Stored items from a collection |
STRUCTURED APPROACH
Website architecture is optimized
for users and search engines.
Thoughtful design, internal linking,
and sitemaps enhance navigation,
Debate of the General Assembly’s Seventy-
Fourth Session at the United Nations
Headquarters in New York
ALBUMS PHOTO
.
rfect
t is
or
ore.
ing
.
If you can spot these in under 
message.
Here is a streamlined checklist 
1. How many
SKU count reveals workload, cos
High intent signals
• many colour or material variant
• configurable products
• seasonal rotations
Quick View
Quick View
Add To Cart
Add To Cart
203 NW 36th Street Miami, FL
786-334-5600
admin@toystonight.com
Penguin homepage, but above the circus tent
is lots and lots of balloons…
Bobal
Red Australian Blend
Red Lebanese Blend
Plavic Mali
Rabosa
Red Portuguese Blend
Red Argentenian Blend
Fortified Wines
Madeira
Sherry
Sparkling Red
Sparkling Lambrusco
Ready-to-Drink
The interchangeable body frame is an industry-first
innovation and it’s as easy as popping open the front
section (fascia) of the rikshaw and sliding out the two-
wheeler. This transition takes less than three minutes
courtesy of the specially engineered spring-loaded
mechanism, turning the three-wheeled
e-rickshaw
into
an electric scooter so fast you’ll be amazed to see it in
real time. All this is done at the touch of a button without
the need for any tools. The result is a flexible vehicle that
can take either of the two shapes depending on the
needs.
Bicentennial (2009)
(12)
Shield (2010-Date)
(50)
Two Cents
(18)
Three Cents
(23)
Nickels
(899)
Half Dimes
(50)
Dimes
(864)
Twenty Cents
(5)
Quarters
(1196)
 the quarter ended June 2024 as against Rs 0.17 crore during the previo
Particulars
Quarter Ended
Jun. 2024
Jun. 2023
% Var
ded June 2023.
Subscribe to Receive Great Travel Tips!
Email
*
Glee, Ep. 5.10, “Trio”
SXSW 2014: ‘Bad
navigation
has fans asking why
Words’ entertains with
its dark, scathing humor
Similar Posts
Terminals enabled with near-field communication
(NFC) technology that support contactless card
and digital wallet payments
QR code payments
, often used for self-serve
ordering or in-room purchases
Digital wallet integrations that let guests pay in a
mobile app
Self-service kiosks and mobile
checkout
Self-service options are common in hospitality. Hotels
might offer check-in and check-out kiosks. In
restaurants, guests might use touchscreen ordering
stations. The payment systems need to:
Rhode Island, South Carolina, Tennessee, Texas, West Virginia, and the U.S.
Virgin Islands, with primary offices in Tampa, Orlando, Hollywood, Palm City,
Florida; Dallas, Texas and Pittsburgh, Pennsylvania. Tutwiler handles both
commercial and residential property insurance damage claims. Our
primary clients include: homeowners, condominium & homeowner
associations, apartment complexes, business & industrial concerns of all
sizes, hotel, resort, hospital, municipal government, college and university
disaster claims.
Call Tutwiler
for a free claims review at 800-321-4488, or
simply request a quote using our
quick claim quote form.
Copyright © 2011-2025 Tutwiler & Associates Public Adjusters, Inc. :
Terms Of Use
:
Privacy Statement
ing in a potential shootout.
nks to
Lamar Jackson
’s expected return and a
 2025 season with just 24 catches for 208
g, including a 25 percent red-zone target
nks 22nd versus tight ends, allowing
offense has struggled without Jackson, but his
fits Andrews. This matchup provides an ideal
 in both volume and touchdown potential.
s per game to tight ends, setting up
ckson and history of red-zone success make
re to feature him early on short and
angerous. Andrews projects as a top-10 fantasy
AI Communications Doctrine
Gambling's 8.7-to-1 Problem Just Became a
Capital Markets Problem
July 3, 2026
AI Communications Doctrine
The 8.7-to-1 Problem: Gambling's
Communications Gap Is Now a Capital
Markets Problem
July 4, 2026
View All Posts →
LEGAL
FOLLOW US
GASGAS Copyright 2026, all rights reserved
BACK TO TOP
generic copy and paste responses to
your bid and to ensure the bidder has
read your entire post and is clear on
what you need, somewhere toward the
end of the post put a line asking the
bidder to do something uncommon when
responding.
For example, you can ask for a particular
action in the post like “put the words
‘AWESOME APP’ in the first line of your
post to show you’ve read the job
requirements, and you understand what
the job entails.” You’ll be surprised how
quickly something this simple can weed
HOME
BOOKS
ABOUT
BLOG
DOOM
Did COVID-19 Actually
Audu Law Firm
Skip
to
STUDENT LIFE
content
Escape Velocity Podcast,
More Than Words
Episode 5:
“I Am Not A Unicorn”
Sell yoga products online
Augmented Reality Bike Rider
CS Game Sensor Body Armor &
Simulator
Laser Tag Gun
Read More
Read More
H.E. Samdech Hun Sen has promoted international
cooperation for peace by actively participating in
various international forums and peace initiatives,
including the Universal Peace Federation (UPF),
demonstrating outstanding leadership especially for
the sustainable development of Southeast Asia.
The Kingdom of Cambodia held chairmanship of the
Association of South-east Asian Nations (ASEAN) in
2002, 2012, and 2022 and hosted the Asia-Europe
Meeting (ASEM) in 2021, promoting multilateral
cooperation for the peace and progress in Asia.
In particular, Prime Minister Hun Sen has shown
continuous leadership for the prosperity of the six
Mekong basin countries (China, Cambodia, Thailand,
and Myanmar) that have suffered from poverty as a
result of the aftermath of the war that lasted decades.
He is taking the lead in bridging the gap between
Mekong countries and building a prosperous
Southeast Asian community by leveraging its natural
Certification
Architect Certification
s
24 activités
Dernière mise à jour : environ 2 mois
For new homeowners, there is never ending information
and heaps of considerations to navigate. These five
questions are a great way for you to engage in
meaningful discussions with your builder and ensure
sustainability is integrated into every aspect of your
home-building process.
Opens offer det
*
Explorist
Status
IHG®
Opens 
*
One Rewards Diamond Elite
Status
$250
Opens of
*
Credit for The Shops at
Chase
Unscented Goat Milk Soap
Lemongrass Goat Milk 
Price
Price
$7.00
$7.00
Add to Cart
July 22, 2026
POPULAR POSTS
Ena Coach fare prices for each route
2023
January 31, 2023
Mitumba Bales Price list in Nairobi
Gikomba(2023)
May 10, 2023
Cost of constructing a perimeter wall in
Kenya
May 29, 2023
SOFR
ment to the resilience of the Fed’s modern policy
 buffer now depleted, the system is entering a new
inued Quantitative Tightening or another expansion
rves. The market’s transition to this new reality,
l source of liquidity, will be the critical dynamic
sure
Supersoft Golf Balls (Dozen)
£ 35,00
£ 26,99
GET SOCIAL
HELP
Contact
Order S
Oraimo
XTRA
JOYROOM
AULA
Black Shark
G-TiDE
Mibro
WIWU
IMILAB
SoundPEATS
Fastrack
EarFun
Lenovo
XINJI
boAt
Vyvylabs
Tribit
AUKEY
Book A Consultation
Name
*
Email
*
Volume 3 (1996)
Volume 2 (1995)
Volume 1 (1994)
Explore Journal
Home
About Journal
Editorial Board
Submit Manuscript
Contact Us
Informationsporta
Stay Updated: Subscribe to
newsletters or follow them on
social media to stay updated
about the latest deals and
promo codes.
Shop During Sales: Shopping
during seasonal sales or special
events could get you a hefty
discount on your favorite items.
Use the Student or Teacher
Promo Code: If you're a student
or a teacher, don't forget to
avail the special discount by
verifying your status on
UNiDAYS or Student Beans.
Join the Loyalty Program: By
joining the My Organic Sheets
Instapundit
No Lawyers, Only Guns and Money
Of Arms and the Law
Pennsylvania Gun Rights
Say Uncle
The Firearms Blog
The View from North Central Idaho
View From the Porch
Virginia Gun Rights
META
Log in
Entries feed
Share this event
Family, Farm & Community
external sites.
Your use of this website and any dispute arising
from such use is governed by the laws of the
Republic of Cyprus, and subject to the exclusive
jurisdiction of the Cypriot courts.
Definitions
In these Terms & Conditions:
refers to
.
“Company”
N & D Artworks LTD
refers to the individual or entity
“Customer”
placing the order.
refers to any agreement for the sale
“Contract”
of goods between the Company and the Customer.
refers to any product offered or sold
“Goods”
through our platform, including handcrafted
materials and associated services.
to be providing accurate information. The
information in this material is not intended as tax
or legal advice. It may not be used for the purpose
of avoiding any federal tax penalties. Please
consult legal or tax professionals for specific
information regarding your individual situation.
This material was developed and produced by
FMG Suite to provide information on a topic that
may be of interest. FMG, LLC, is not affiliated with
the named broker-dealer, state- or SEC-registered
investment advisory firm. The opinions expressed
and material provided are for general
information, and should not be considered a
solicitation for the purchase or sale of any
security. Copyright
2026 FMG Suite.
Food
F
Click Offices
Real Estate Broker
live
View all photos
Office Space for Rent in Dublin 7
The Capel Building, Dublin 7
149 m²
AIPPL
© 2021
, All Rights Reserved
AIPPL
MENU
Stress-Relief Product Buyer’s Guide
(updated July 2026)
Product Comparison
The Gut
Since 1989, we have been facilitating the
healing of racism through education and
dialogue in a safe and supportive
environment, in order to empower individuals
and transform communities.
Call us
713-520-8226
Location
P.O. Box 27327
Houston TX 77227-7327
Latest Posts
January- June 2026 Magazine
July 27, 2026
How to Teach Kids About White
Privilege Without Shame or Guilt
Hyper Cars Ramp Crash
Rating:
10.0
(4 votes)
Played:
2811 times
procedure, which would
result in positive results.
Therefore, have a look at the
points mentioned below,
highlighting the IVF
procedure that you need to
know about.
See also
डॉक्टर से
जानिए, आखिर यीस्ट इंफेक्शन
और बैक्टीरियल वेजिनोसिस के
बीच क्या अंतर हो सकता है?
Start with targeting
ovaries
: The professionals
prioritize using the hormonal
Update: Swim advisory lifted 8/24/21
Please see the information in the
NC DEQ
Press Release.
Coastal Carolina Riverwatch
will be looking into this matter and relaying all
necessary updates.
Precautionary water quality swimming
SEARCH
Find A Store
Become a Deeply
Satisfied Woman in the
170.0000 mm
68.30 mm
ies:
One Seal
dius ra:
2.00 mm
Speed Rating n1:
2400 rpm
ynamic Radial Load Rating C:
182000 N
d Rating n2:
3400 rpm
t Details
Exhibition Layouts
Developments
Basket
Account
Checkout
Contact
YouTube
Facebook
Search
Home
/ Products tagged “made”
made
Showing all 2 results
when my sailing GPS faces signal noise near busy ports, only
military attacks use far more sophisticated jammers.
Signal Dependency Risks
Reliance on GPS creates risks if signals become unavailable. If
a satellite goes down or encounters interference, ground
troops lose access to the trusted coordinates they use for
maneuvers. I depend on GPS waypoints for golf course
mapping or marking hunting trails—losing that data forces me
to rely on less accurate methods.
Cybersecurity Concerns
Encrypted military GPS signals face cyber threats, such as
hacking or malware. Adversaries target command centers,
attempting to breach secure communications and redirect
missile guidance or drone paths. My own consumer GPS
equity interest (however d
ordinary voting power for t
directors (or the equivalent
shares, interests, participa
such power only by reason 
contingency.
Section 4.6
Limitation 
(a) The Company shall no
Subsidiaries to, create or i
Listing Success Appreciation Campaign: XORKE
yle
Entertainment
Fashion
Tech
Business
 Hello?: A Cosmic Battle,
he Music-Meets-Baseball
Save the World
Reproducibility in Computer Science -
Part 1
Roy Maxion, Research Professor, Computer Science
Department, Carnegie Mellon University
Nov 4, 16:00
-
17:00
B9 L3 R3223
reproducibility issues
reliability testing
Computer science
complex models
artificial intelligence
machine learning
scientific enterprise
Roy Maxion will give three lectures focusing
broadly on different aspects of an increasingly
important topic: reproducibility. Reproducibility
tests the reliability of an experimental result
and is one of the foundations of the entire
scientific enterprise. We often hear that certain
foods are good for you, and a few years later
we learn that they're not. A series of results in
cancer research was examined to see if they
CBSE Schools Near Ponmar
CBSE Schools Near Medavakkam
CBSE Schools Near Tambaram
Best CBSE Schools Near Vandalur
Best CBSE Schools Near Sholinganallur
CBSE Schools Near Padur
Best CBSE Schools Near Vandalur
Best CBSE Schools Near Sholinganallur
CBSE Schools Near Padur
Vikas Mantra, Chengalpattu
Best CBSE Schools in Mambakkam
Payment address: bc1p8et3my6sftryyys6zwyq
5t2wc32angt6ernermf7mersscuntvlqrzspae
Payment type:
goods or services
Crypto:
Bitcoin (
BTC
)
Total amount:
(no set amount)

Directions for this task |
Quote every line verbatim from the start of the rows through the line containing "wheeler. This transition", including both the first line and that line.

Solution |
STRUCTURED APPROACH
Website architecture is optimized
for users and search engines.
Thoughtful design, internal linking,
and sitemaps enhance navigation,
Debate of the General Assembly’s Seventy-
Fourth Session at the United Nations
Headquarters in New York
ALBUMS PHOTO
.
rfect
t is
or
ore.
ing
.
If you can spot these in under 
message.
Here is a streamlined checklist 
1. How many
SKU count reveals workload, cos
High intent signals
• many colour or material variant
• configurable products
• seasonal rotations
Quick View
Quick View
Add To Cart
Add To Cart
203 NW 36th Street Miami, FL
786-334-5600
admin@toystonight.com
Penguin homepage, but above the circus tent
is lots and lots of balloons…
Bobal
Red Australian Blend
Red Lebanese Blend
Plavic Mali
Rabosa
Red Portuguese Blend
Red Argentenian Blend
Fortified Wines
Madeira
Sherry
Sparkling Red
Sparkling Lambrusco
Ready-to-Drink
The interchangeable body frame is an industry-first
innovation and it’s as easy as popping open the front
section (fascia) of the rikshaw and sliding out the two-
wheeler. This transition takes less than three minutes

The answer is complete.